La notizia ha avuto eco anche all’estero. Negli Stati Uniti, il senatore Marco Rubio ha parlato di “tirannia mascherata”, mentre il vicepresidente JD Vance ha accusato l’establishment tedesco di ricostruire “un nuovo Muro di Berlino”. In Italia, il vicepremier Matteo Salvini ha definito la mossa “gravissima” e “un furto di democrazia”. Di contro, il ministero degli Esteri tedesco ha replicato che “questa è democrazia” e che “l’estremismo di destra va fermato, come ci insegna la storia”.

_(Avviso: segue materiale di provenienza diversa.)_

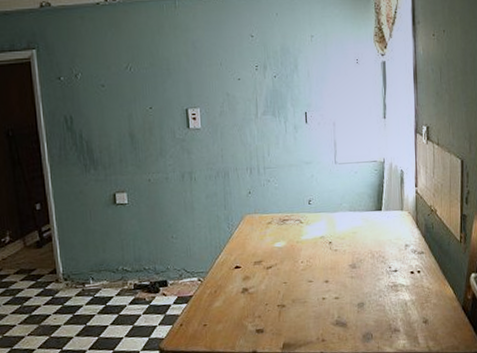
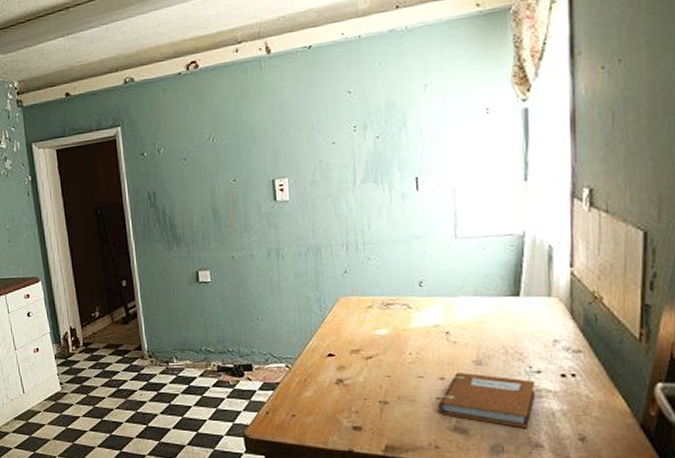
notebook: none [324,275,394,318] -> present [438,373,536,429]

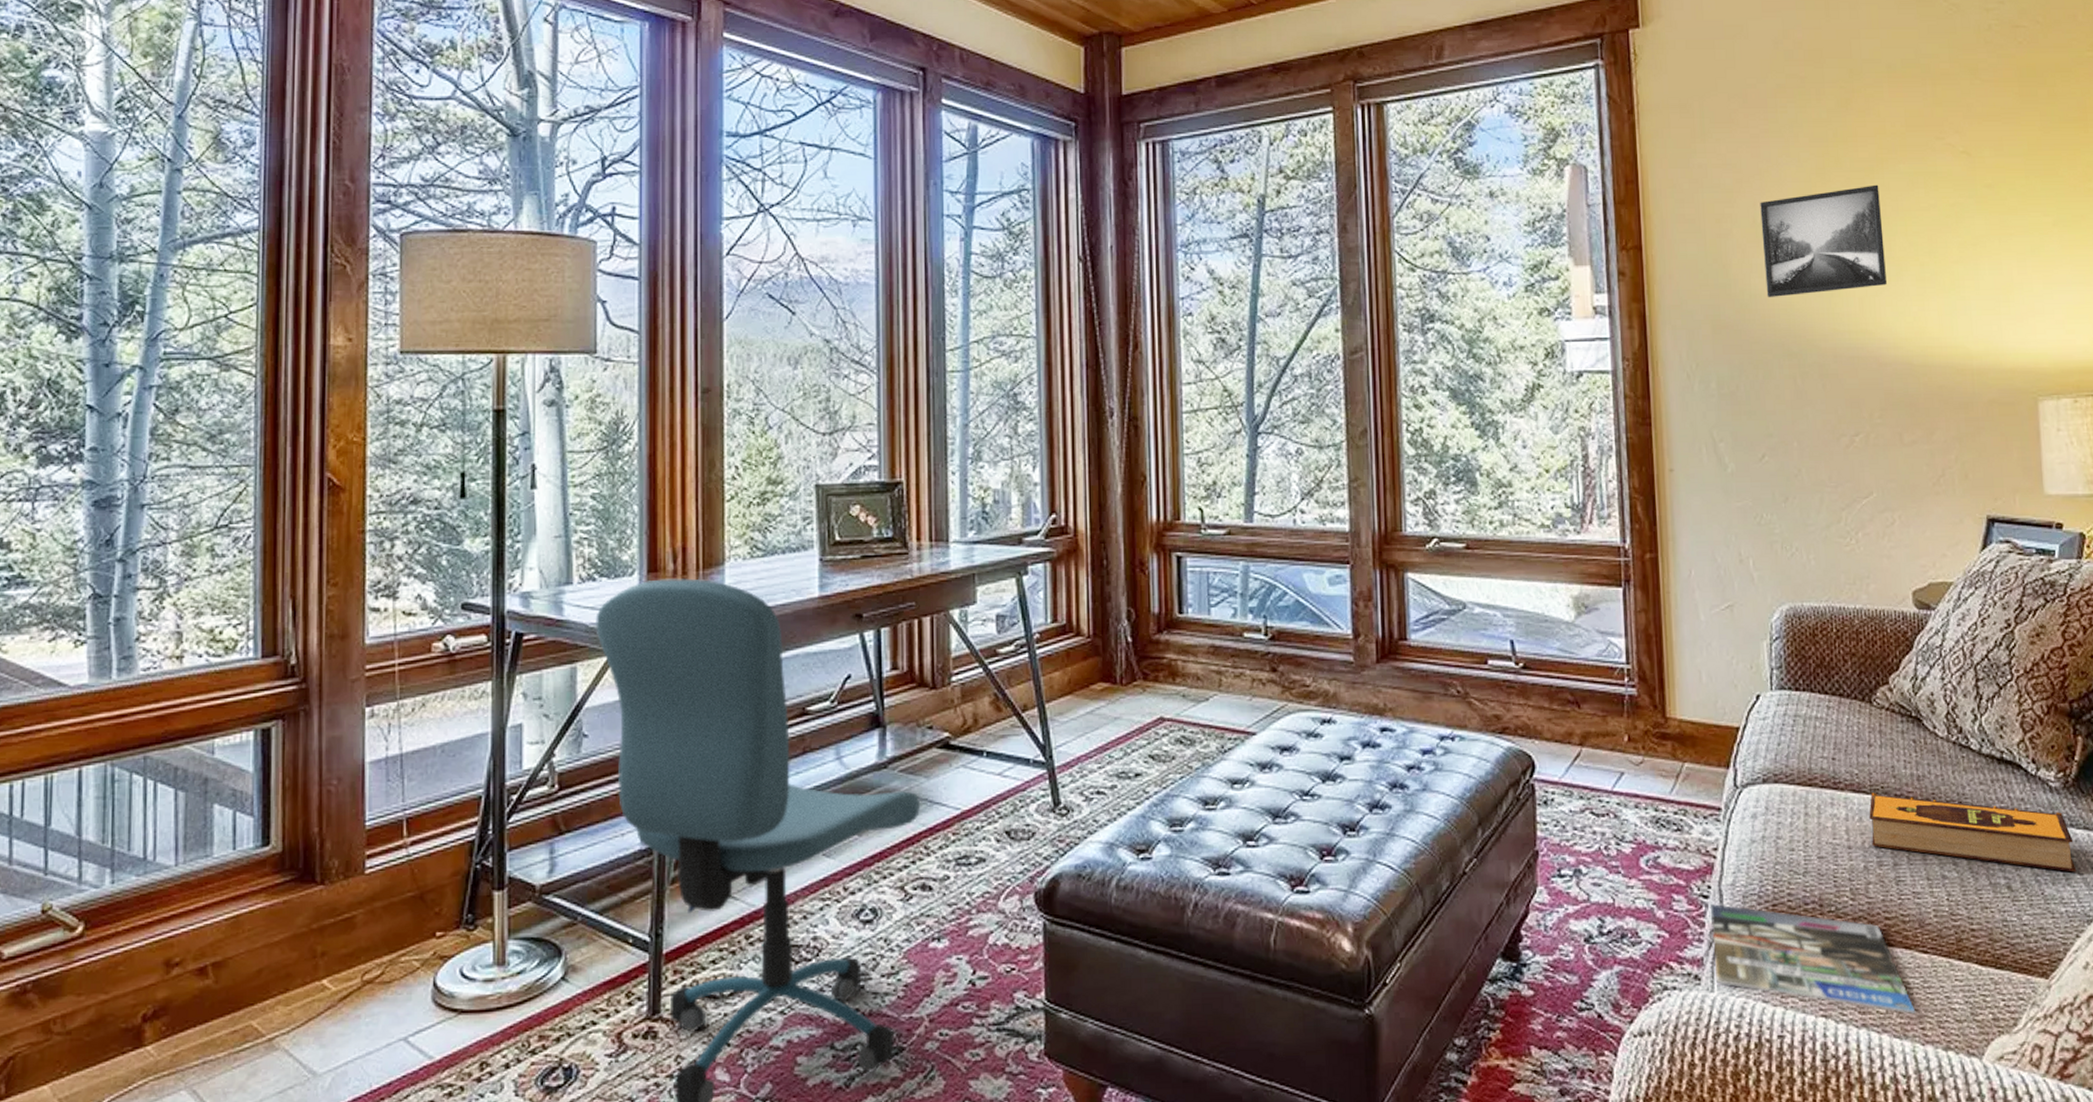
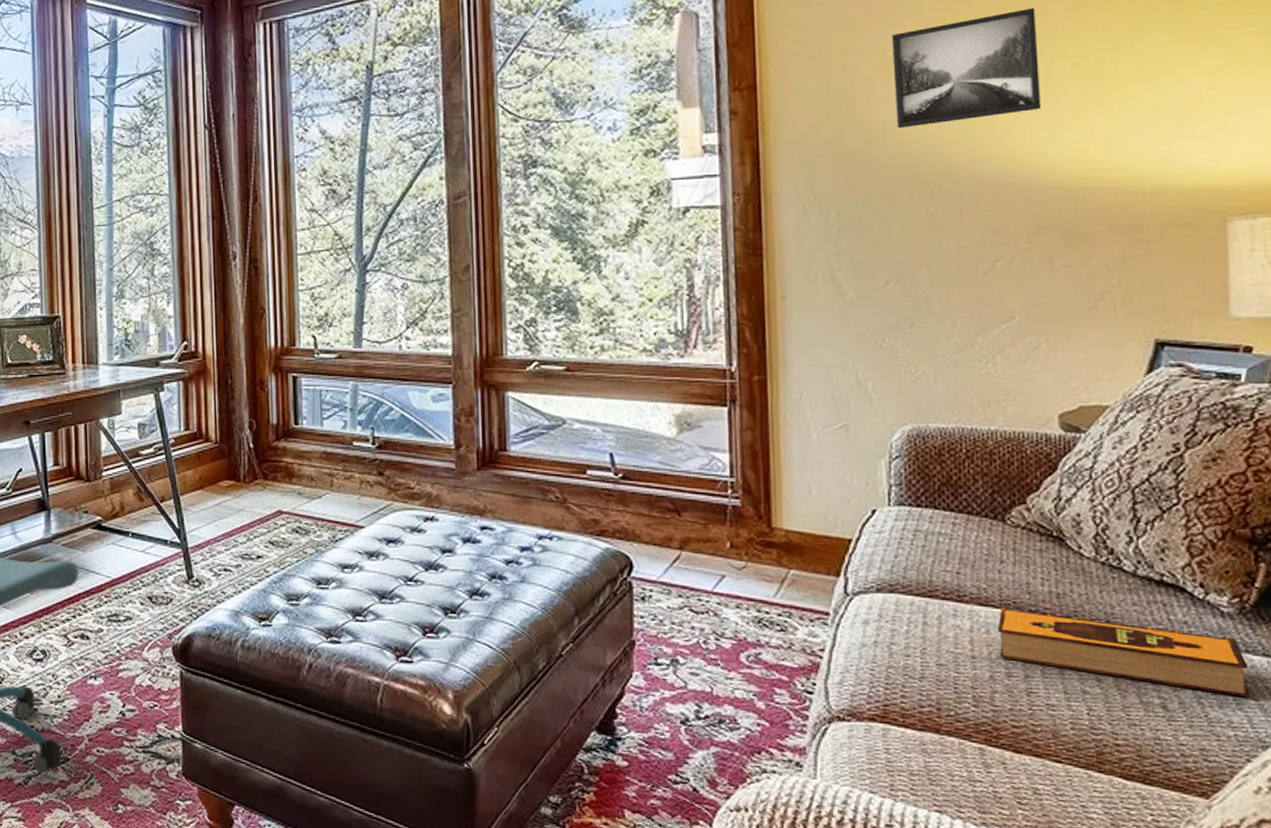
magazine: present [1710,904,1916,1014] -> none [814,700,1045,818]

La decisione ha acceso il dibattito interno: esponenti di vari partiti, dalla CDU alla Linke, chiedono l’apertura di un procedimento per vietare l’AfD. Il presidente dello Schleswig-Holstein, Daniel Günther, ha ribadito la necessità di una mossa decisa a difesa della democrazia. Tuttavia, il cancelliere Olaf Scholz invita alla prudenza, evitando scelte “avventate”.

Un eventuale procedimento di messa al bando, però, potrebbe durare anni e rivelarsi controproducente: l’AfD potrebbe sfruttare la situazione per rafforzare la sua immagine di vittima dell’establishment e guadagnare ulteriori consensi. Una strategia già in atto, in un contesto in cui il partito ha superato il 20% alle urne e rappresenta una fetta significativa dell’elettorato, soprattutto nell’Est del Paese.